Que Mme de La Motte ait eu « des bontés » pour le cardinal ne fait aucun doute mais, surtout, la fine mouche eut tôt fait de percer à jour le secret de cet homme qu’elle croyait fabuleusement riche – et qui, sous une façade somptueuse, ne l’était plus guère. Ce ne fut pas difficile : il suffit de prier Rohan, Grand Aumônier de France, d’ouvrir devant elle les portes de Versailles. Il fallut bien qu’il avouât son impuissance et racontât sa triste histoire dans laquelle Jeanne eut vite fait de découvrir la vérité. Dès lors le crédule amoureux était tout entier dans sa main.

On sait comment, après avoir fait croire au cardinal qu’elle était reçue dans l’intimité de la reine, avoir organisé dans le parc de Versailles une rencontre avec un sosie de Marie-Antoinette et avoir couvert le malheureux de fausses lettres de la reine écrites, depuis A jusqu’à Z, par l’industrieux Rétaux de Villette, Jeanne finit par lui faire acheter, toujours pour la reine, le somptueux collier de diamants que Louis XV n’avait pas eu le temps d’offrir à Mme du Barry.

Le résultat est tout aussi connu : le 15 août 1785, dans la galerie des Glaces à Versailles, le Grand Aumônier de France, qui, revêtu de ses habits pontificaux, s’apprêtait à célébrer la messe de l’Assomption, était arrêté par le capitaine des gardes du corps et conduit à la Bastille comme un simple filou. Le cardinal ne devait jamais revoir Saverne.

De la Bastille il dut gagner son abbaye de La Chaise-Dieu pour y subir l’exil que lui imposait le roi, mais la Révolution le chassa plus loin encore : outre-Rhin, à Ettenheim où il mourut et où son tombeau s’érige dans une église aux murs roses.

La Révolution respecta le château qui avait retrouvé son aspect primitif. Ce fut l’Empire qui le voua au désastre dans les meilleures intentions du monde : Napoléon en avait fait don à la Légion d’honneur qui s’en soucia peu et le laissa mettre à sac.

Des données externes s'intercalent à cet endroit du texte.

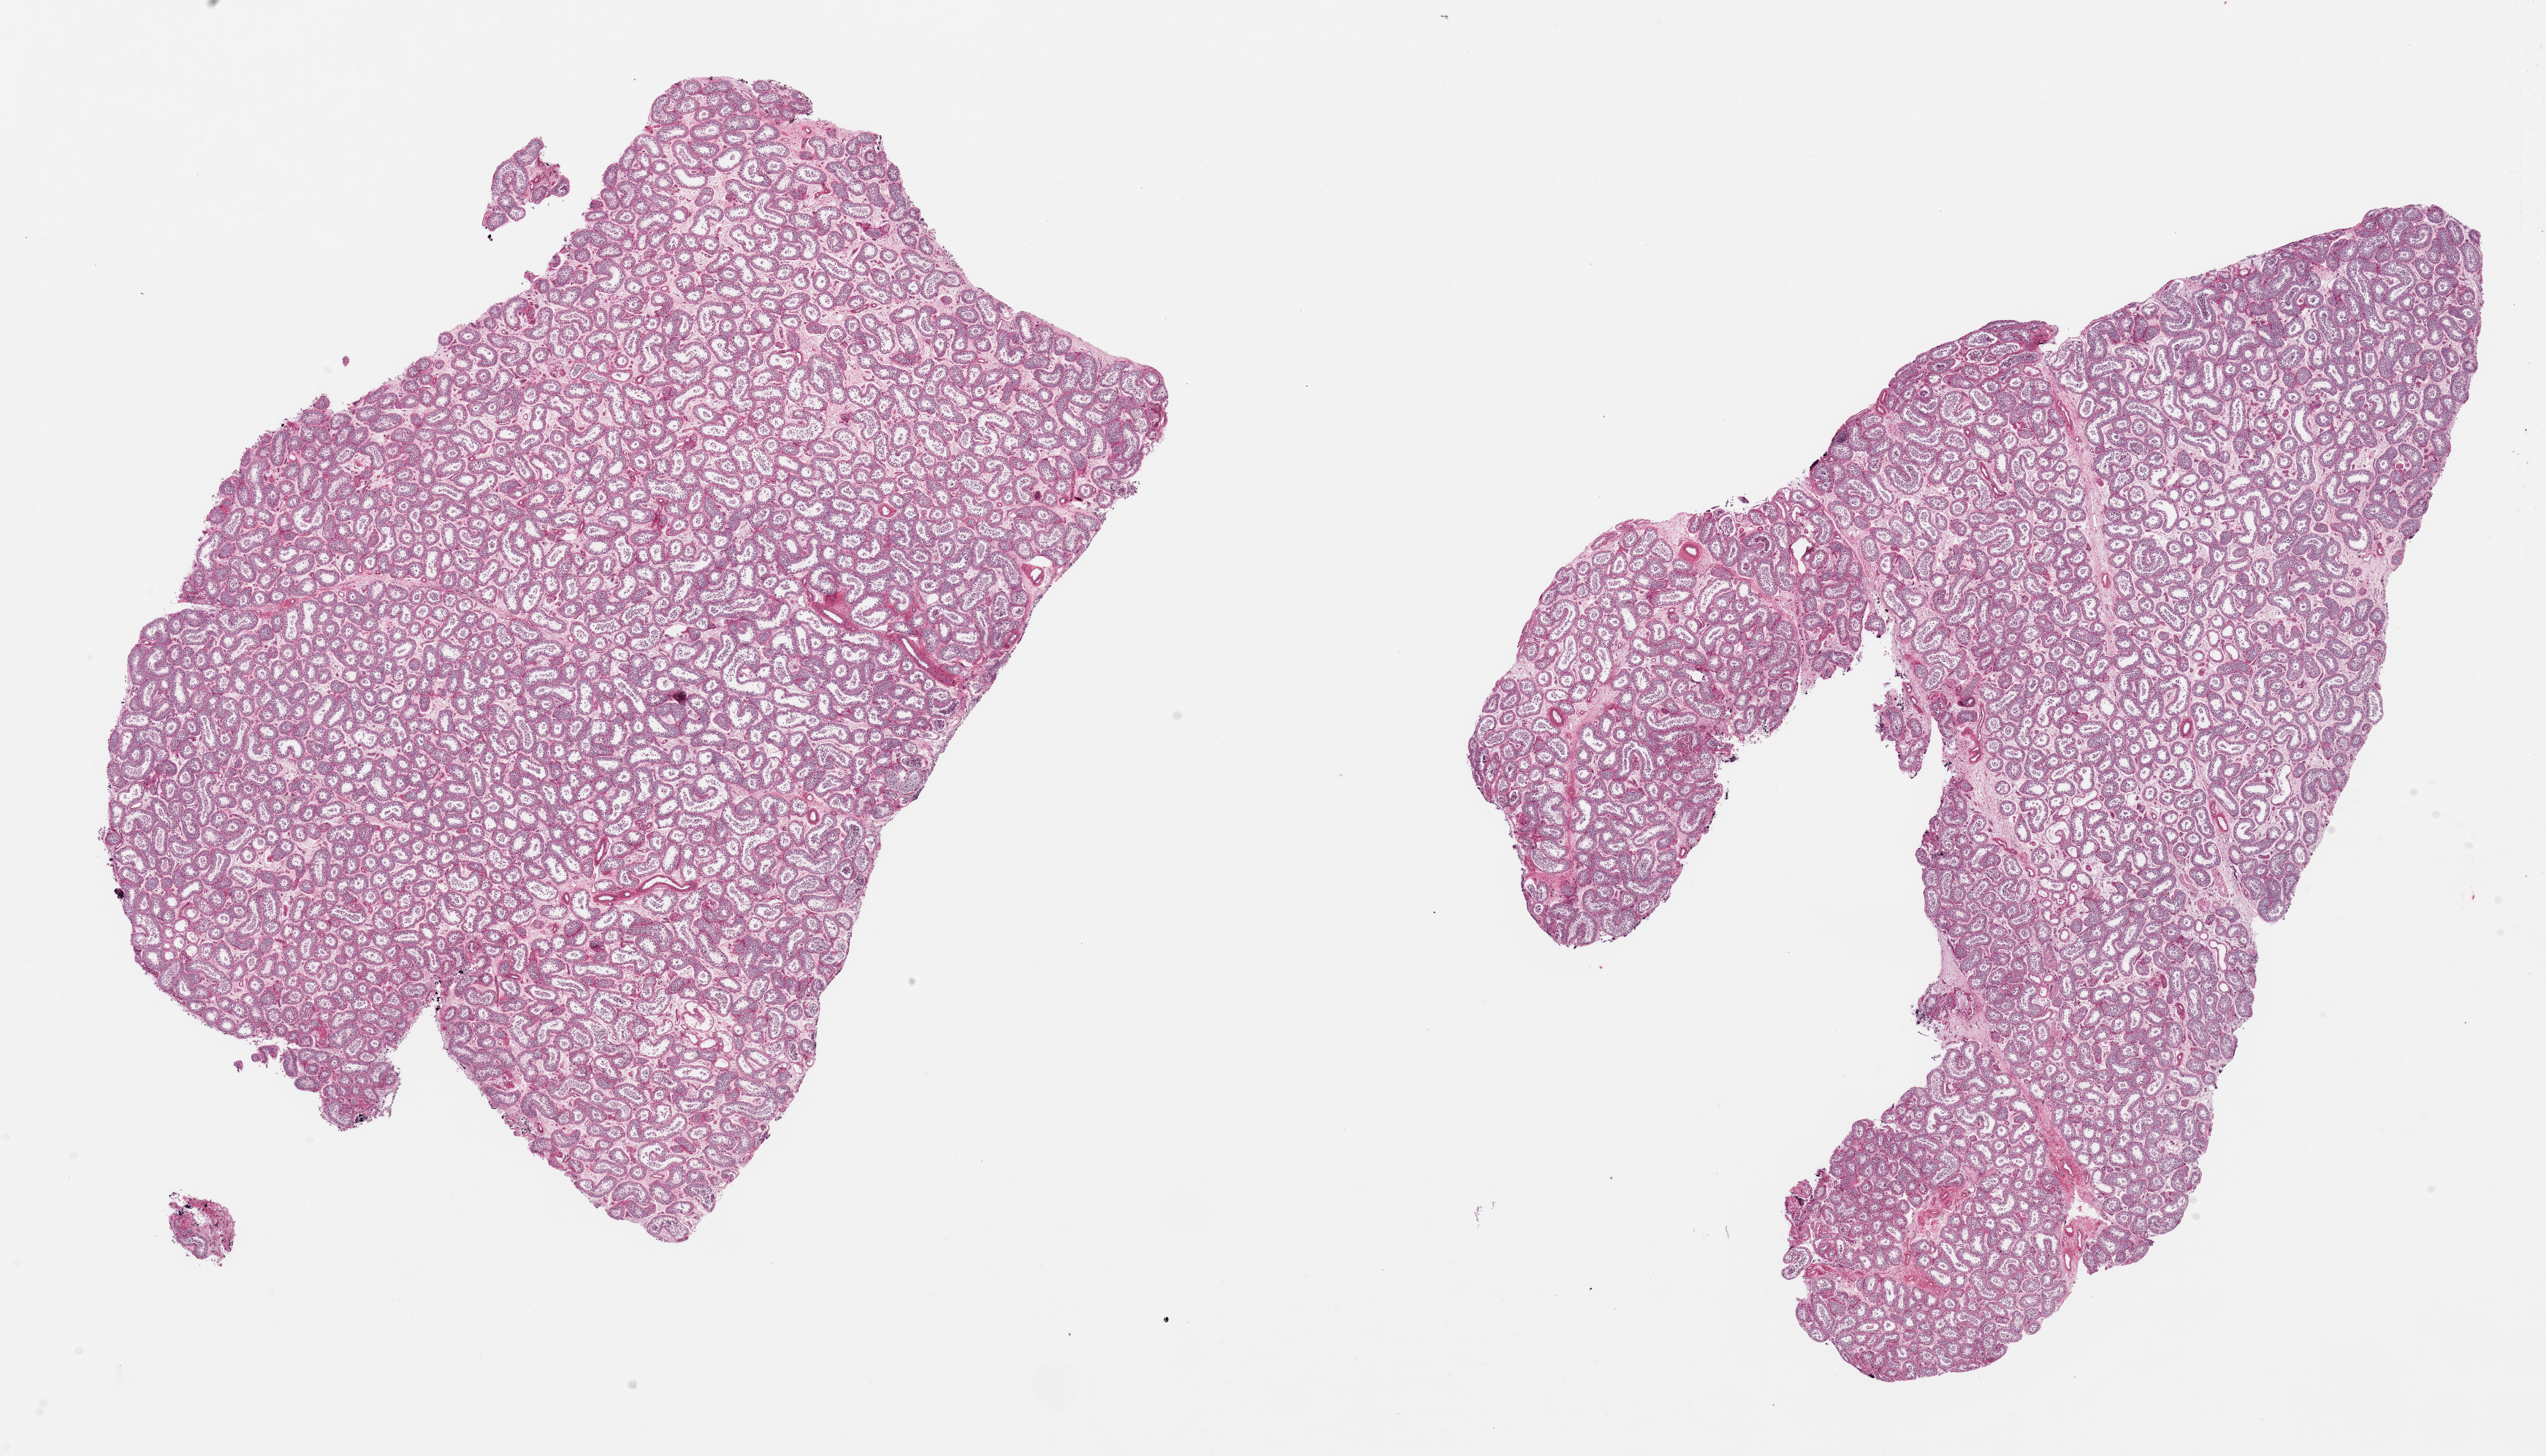
Haematoxylin and eosin whole-slide image — a low-resolution overview of the entire scanned area, about 27.6 x 15.8 mm (acquisition: 20x scan). PAXgene-fixed paraffin-embedded (PFPE) section. Sampled site (target tissue): testis. Tissue donor sample. Donor: male.
Review note (as recorded): 2 aliquots, ~12x7mm. Spermatogenesis appears markedly reduced.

Ce fut Napoléon III qui, finalement, restaura Saverne. Qui d’ailleurs n’en avait pas fini avec les tribulations car les guerres franco-allemandes le reconvertirent en caserne. Il lui fallut attendre qu’une municipalité intelligente lui restitue une grandeur et des fonctions dignes d’un passé, malgré tout, prestigieux.